As far as I know, this type of shuffling is only available in iTunes itself, not on the iPod, as you indicated. Sorry if that was unclear. I've only ever owned a "Shuffle" though, so I'm not fully sure. Most of my listening comes while I'm working at a computer during the day, so it's not a problem for me.

Hope this clarifies it. When I first read about this shuffling option in iTunes I became an instant fan. It certainly blew away what I was able to do in Windows Media Player.


----------



## Ciel_Rouge

As we accumulate an increasing number of records over time, we tend to experience the "I did not even know I have that" phenomenon from time to time  Furthermore, as we do not know exactly what we have, it is not as easy to plan what we are going to buy next. 

Some alternative ways have been mentioned, but I would like to reignite the thread for those of us who prefer Excel spreadsheets.

In my case: I decided to keep a list of all records while I still can (I suppose building a whole new list would be next to impossible for someone who already exceeded the four digit mark in the number of records kept).
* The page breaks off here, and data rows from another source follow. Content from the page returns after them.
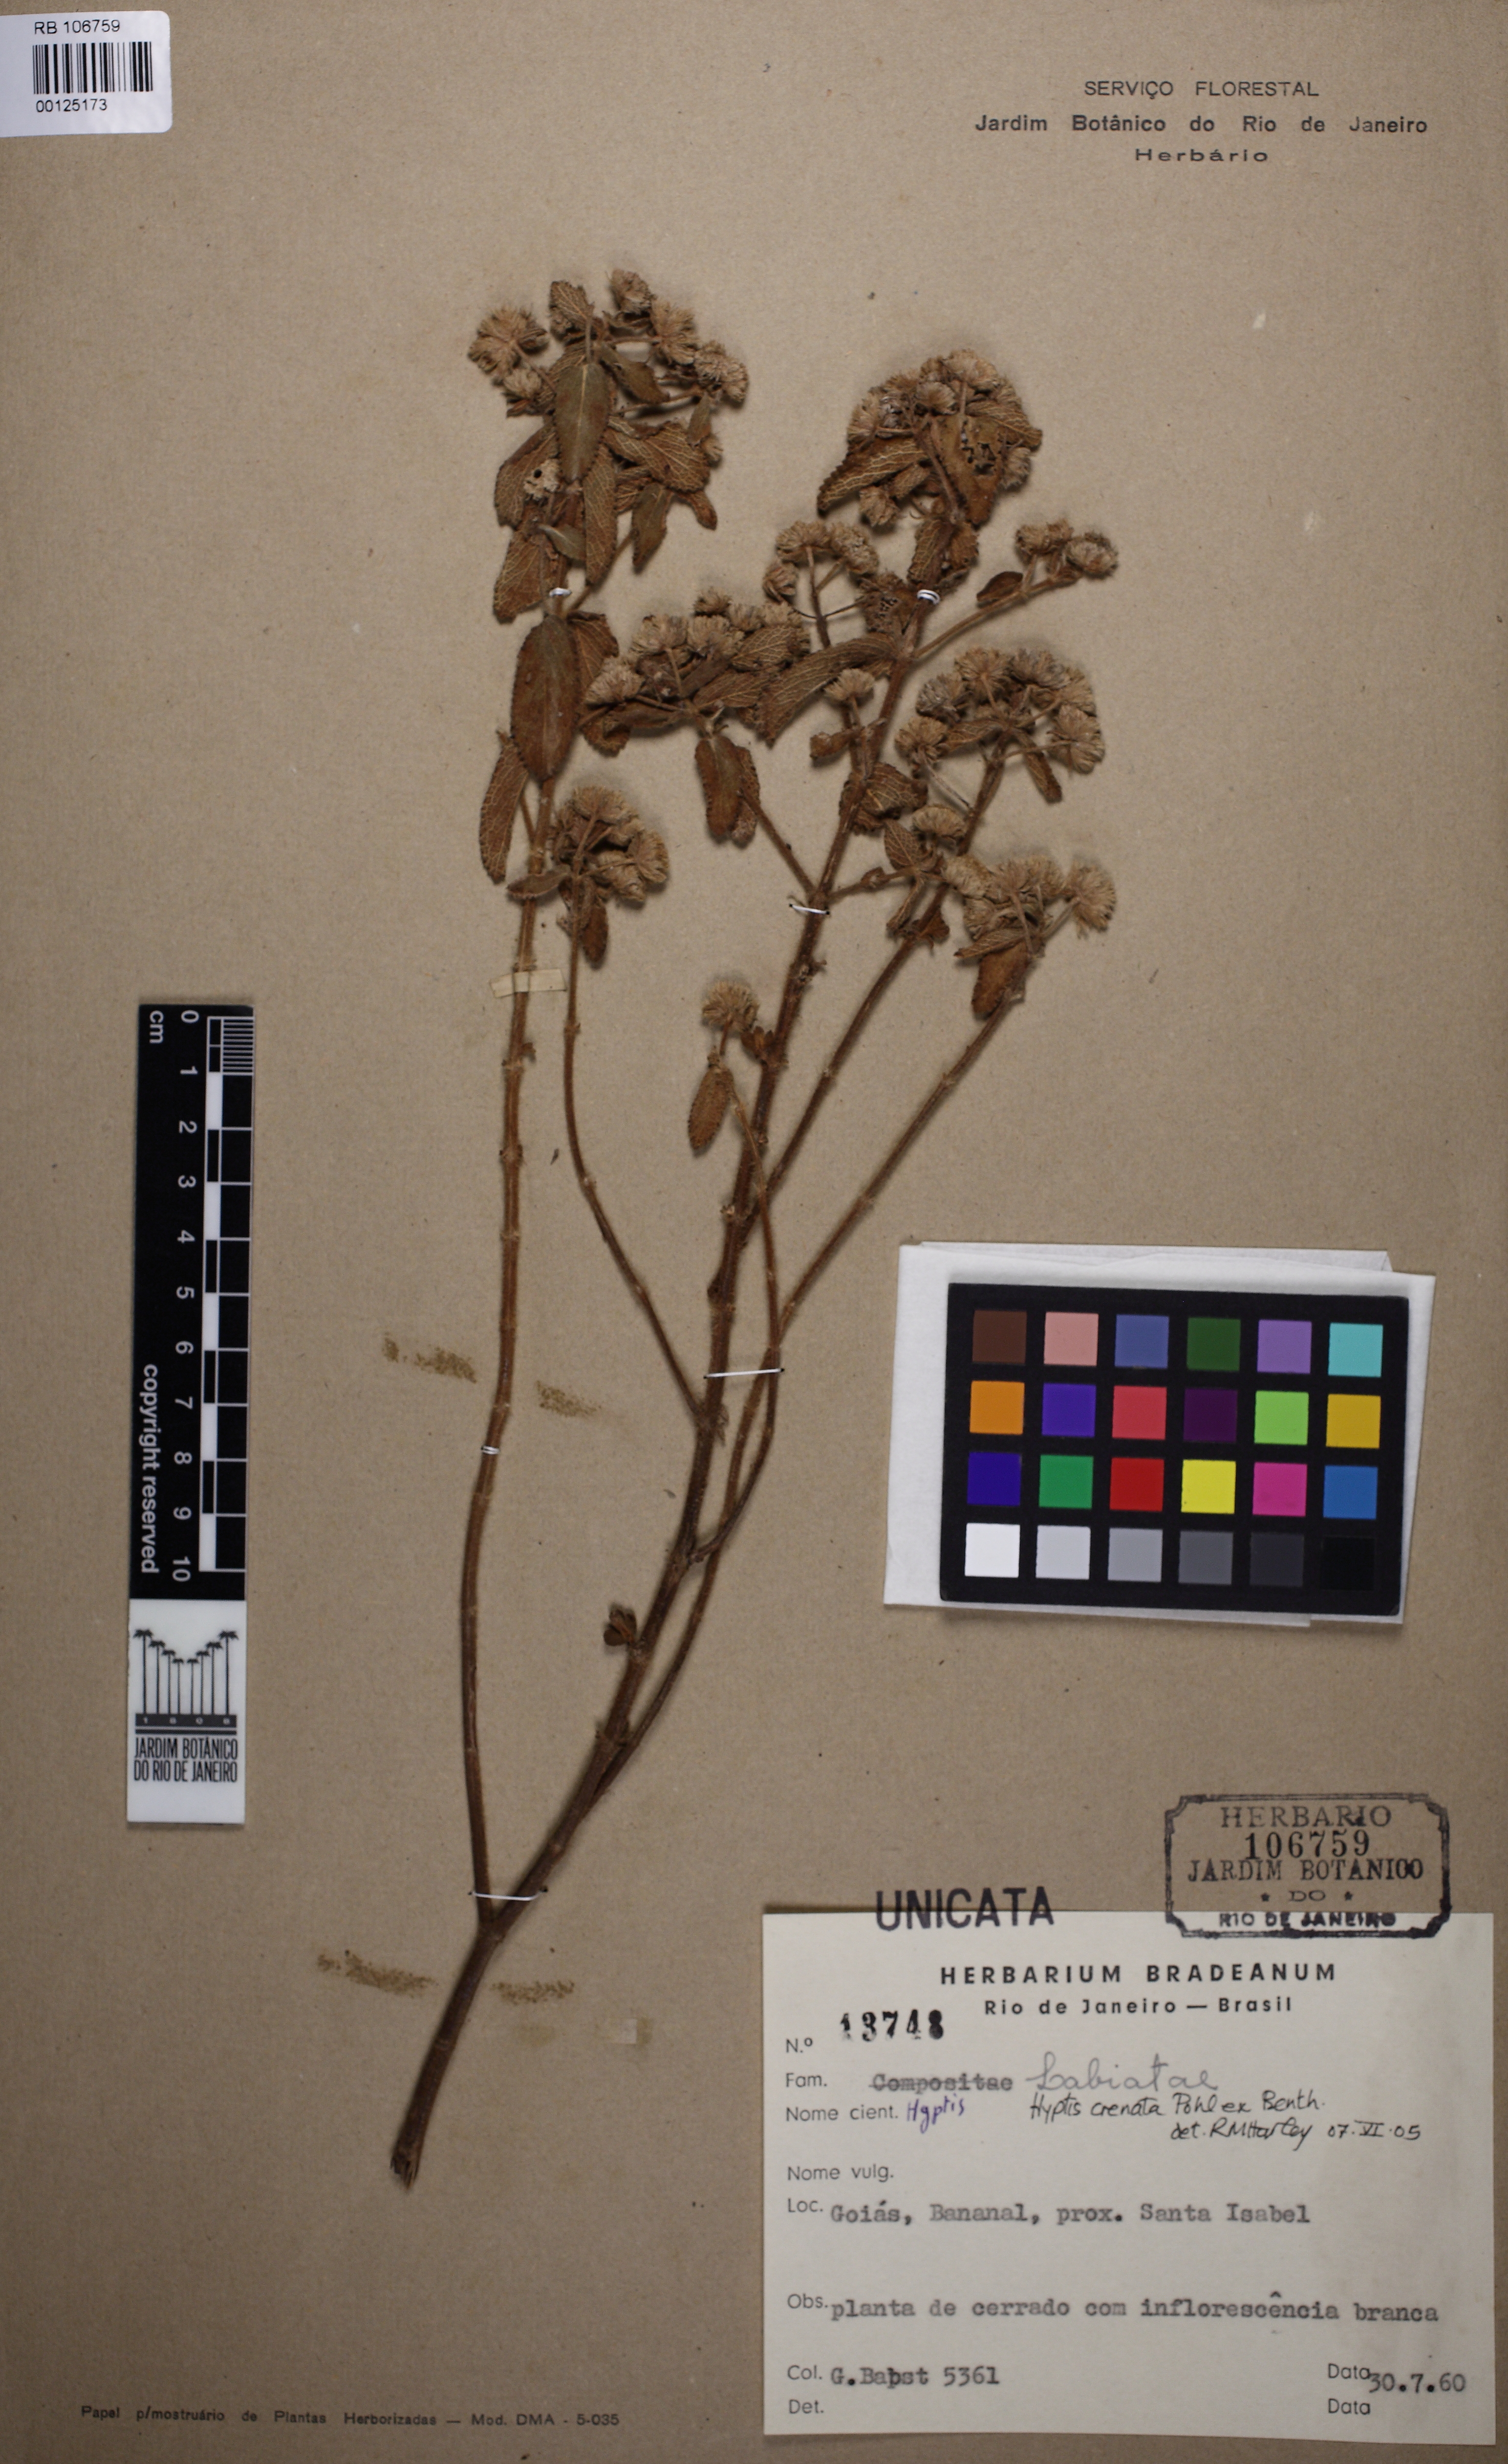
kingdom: Plantae
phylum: Tracheophyta
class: Magnoliopsida
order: Lamiales
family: Lamiaceae
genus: Hyptis
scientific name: Hyptis crenata
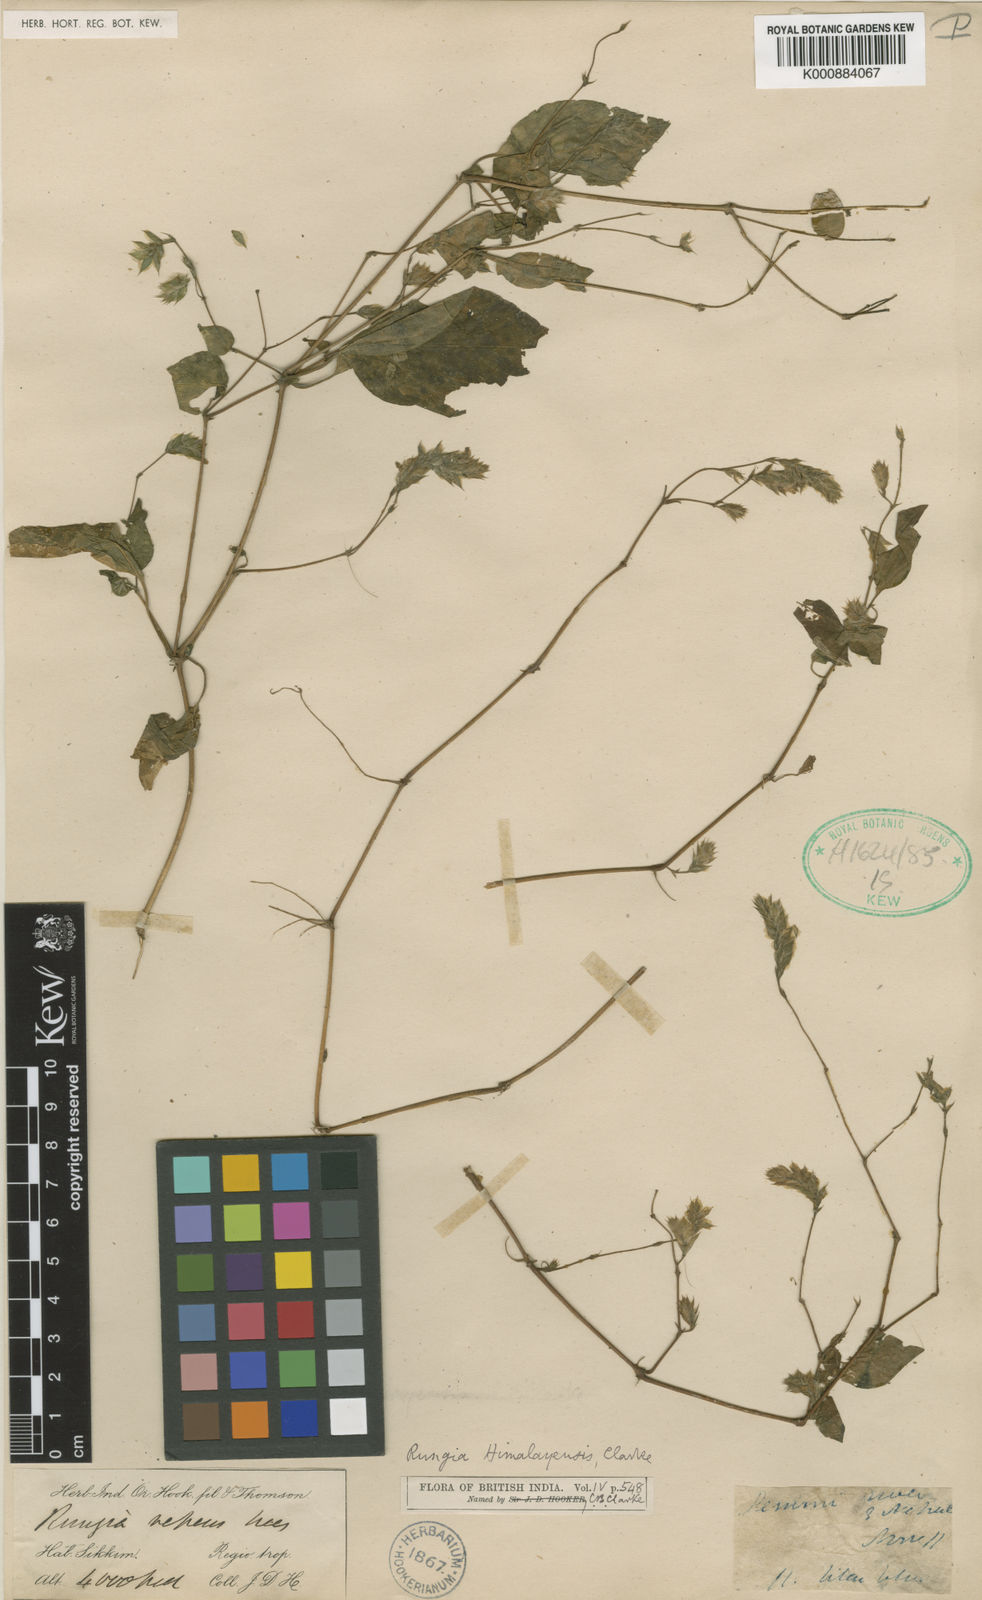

I also keep a separate list of more general names of directions and genres, like "lute song" and instruments like "zurna" which might inspire me to actually expand my horizons in new directions and find actual artists and records.

Why should we prefer Excel?

- the files can comprise the whole collection of music and even books and still remain small files that can be emailed to a friend
- we do not have to install anything - as metnioned before Excel comes preinstalled on many computers

and last but not least:

- Excel does more than actually putting numbers into rows and columns and sorting them - it can make cake charts, bar charts etc.

I am especially interested in the last option - I suppose we have some Excel enthusiasts here - what kind of tricks would you propose for a list of records? Would you apply any colour/graphic enhancements? If you already catalog your music using Excel, how exactly do you organise the data in there?


----------